§ Work instructions:
An identical copy of the records below is the expected result.

___ Exercise inputs ___

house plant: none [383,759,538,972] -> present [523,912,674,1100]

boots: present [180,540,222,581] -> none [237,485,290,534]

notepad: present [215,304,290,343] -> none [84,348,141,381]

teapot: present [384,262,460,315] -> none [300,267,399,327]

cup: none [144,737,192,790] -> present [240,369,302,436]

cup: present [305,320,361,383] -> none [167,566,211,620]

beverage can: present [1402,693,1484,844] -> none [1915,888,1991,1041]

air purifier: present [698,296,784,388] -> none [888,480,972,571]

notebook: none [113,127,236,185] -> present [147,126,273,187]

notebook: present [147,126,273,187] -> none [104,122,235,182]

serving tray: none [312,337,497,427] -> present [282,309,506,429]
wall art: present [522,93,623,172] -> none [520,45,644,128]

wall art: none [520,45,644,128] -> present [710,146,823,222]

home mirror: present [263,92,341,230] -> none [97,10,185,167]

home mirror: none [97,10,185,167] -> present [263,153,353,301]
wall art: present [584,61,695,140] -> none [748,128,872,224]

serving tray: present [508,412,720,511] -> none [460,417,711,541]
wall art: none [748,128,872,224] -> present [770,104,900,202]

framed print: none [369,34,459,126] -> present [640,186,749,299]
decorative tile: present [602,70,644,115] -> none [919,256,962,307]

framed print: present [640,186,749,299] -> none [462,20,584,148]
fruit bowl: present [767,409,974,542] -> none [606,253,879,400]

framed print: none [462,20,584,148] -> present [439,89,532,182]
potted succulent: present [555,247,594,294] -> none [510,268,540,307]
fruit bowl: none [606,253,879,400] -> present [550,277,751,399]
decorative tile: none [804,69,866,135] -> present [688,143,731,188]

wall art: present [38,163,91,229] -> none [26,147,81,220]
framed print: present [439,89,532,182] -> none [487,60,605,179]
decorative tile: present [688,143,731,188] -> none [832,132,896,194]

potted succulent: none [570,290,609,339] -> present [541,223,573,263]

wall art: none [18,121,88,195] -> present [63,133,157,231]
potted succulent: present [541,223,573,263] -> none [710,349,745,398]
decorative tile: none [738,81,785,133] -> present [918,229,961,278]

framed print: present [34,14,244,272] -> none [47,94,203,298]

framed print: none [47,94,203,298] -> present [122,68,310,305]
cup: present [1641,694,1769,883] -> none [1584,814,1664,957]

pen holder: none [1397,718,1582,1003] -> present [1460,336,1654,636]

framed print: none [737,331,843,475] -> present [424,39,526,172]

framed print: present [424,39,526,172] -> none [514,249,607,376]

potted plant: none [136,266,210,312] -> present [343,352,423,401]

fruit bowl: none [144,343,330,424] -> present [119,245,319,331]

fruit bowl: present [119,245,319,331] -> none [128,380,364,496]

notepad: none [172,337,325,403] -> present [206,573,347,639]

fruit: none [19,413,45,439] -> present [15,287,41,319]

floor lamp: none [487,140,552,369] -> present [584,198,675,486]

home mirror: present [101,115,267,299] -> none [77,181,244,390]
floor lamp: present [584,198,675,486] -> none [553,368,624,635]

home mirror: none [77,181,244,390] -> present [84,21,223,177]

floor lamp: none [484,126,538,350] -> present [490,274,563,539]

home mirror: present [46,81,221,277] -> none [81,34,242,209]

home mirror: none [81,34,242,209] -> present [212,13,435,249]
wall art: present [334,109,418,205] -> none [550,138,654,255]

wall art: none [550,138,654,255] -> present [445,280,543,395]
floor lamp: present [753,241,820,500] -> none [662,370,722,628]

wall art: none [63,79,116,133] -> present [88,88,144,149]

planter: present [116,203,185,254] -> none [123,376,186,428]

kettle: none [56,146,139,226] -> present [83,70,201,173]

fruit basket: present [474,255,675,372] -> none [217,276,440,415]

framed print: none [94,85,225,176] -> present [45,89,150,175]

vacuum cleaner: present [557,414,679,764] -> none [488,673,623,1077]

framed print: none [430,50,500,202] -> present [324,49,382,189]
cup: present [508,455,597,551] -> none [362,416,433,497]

___

§ Your solution:
house plant: none [383,759,538,972] -> present [523,912,674,1100]

boots: present [180,540,222,581] -> none [237,485,290,534]

notepad: present [215,304,290,343] -> none [84,348,141,381]

teapot: present [384,262,460,315] -> none [300,267,399,327]

cup: none [144,737,192,790] -> present [240,369,302,436]

cup: present [305,320,361,383] -> none [167,566,211,620]

beverage can: present [1402,693,1484,844] -> none [1915,888,1991,1041]

air purifier: present [698,296,784,388] -> none [888,480,972,571]

notebook: none [113,127,236,185] -> present [147,126,273,187]

notebook: present [147,126,273,187] -> none [104,122,235,182]

serving tray: none [312,337,497,427] -> present [282,309,506,429]
wall art: present [522,93,623,172] -> none [520,45,644,128]

wall art: none [520,45,644,128] -> present [710,146,823,222]

home mirror: present [263,92,341,230] -> none [97,10,185,167]

home mirror: none [97,10,185,167] -> present [263,153,353,301]
wall art: present [584,61,695,140] -> none [748,128,872,224]

serving tray: present [508,412,720,511] -> none [460,417,711,541]
wall art: none [748,128,872,224] -> present [770,104,900,202]

framed print: none [369,34,459,126] -> present [640,186,749,299]
decorative tile: present [602,70,644,115] -> none [919,256,962,307]

framed print: present [640,186,749,299] -> none [462,20,584,148]
fruit bowl: present [767,409,974,542] -> none [606,253,879,400]

framed print: none [462,20,584,148] -> present [439,89,532,182]
potted succulent: present [555,247,594,294] -> none [510,268,540,307]
fruit bowl: none [606,253,879,400] -> present [550,277,751,399]
decorative tile: none [804,69,866,135] -> present [688,143,731,188]

wall art: present [38,163,91,229] -> none [26,147,81,220]
framed print: present [439,89,532,182] -> none [487,60,605,179]
decorative tile: present [688,143,731,188] -> none [832,132,896,194]

potted succulent: none [570,290,609,339] -> present [541,223,573,263]

wall art: none [18,121,88,195] -> present [63,133,157,231]
potted succulent: present [541,223,573,263] -> none [710,349,745,398]
decorative tile: none [738,81,785,133] -> present [918,229,961,278]

framed print: present [34,14,244,272] -> none [47,94,203,298]

framed print: none [47,94,203,298] -> present [122,68,310,305]
cup: present [1641,694,1769,883] -> none [1584,814,1664,957]

pen holder: none [1397,718,1582,1003] -> present [1460,336,1654,636]

framed print: none [737,331,843,475] -> present [424,39,526,172]

framed print: present [424,39,526,172] -> none [514,249,607,376]

potted plant: none [136,266,210,312] -> present [343,352,423,401]

fruit bowl: none [144,343,330,424] -> present [119,245,319,331]

fruit bowl: present [119,245,319,331] -> none [128,380,364,496]

notepad: none [172,337,325,403] -> present [206,573,347,639]

fruit: none [19,413,45,439] -> present [15,287,41,319]

floor lamp: none [487,140,552,369] -> present [584,198,675,486]

home mirror: present [101,115,267,299] -> none [77,181,244,390]
floor lamp: present [584,198,675,486] -> none [553,368,624,635]

home mirror: none [77,181,244,390] -> present [84,21,223,177]

floor lamp: none [484,126,538,350] -> present [490,274,563,539]

home mirror: present [46,81,221,277] -> none [81,34,242,209]

home mirror: none [81,34,242,209] -> present [212,13,435,249]
wall art: present [334,109,418,205] -> none [550,138,654,255]

wall art: none [550,138,654,255] -> present [445,280,543,395]
floor lamp: present [753,241,820,500] -> none [662,370,722,628]

wall art: none [63,79,116,133] -> present [88,88,144,149]

planter: present [116,203,185,254] -> none [123,376,186,428]

kettle: none [56,146,139,226] -> present [83,70,201,173]

fruit basket: present [474,255,675,372] -> none [217,276,440,415]

framed print: none [94,85,225,176] -> present [45,89,150,175]

vacuum cleaner: present [557,414,679,764] -> none [488,673,623,1077]

framed print: none [430,50,500,202] -> present [324,49,382,189]
cup: present [508,455,597,551] -> none [362,416,433,497]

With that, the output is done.